Punto y final. El verano ya se fue, aunque continúan sus rescoldos en estos primeros días de Octubre: esa reminiscencia anacrónica de 33 grados en Bilbao y una sequía bíblica en los campos de Yerma Country. El calor es ya, a estas alturas, un efecto anodino, zafio y cansino, no agresivo pero molesto; es como el escenario costumbrista de una desidia sin control.

Sigo en pantalón corto, desvestido en este Otoño zaíreño, donde la gente callejea con un rictus de abulía en la mirada, atrapados en un velo de perezosa rutina donde todavía es necesario el abanico y las  bebidas heladas.
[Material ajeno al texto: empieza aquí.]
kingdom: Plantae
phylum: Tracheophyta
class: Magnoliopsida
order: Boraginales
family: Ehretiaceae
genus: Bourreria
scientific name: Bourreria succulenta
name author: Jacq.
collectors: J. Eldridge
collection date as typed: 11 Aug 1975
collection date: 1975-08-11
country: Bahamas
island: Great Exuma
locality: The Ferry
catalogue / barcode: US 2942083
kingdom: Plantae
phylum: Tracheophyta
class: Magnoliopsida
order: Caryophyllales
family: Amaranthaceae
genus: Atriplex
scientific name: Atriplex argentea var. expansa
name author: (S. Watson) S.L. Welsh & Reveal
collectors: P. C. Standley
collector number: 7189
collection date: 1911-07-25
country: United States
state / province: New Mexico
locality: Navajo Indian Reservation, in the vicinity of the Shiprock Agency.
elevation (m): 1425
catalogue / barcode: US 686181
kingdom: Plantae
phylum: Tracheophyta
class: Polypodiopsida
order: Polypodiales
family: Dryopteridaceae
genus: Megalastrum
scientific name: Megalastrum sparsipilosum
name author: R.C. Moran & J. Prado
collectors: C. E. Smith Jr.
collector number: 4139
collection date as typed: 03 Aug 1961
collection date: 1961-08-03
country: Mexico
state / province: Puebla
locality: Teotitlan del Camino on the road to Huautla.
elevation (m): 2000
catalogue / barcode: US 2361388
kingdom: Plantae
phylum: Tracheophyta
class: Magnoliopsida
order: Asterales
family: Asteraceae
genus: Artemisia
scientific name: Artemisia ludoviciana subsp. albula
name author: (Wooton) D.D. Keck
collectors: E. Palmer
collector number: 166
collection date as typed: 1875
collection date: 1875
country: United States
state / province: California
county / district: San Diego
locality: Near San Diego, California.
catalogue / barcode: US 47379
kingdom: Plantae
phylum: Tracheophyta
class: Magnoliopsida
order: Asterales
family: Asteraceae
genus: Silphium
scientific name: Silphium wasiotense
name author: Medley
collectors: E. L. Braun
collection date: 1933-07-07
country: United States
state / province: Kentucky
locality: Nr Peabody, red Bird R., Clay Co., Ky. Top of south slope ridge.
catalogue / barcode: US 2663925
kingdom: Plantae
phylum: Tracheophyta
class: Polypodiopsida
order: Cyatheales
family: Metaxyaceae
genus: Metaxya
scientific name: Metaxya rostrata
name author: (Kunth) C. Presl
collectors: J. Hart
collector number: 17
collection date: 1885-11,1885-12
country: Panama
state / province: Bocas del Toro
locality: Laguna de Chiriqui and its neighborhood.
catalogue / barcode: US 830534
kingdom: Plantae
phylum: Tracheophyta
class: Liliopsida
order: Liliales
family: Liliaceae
Una transgresión canicular, una fiebre sin sed. Un rollo.

Por lo demás, la ciudad ya he recuperado su alma. Las multitudes pueblan las aceras, las cicatrices de las obras siguen abiertas, los contenedores continúan ardiendo en las madrugadas calientes, los jardines son como yesca reseca, han regresado las colas al  INEM y a las puertas traseras de MERCADONA por donde se evacuan los despojos y en mi barrio los chinos han abierto media docena de negocios más.

Mientras tanto, me dedico a revisar la segunda temporada de Los Soprano y he descubierto un Blog que me incita, EL APRENDIZ AL SOL. La vida sigue. Pero el verano ya ha muerto en mí corazón. Fin.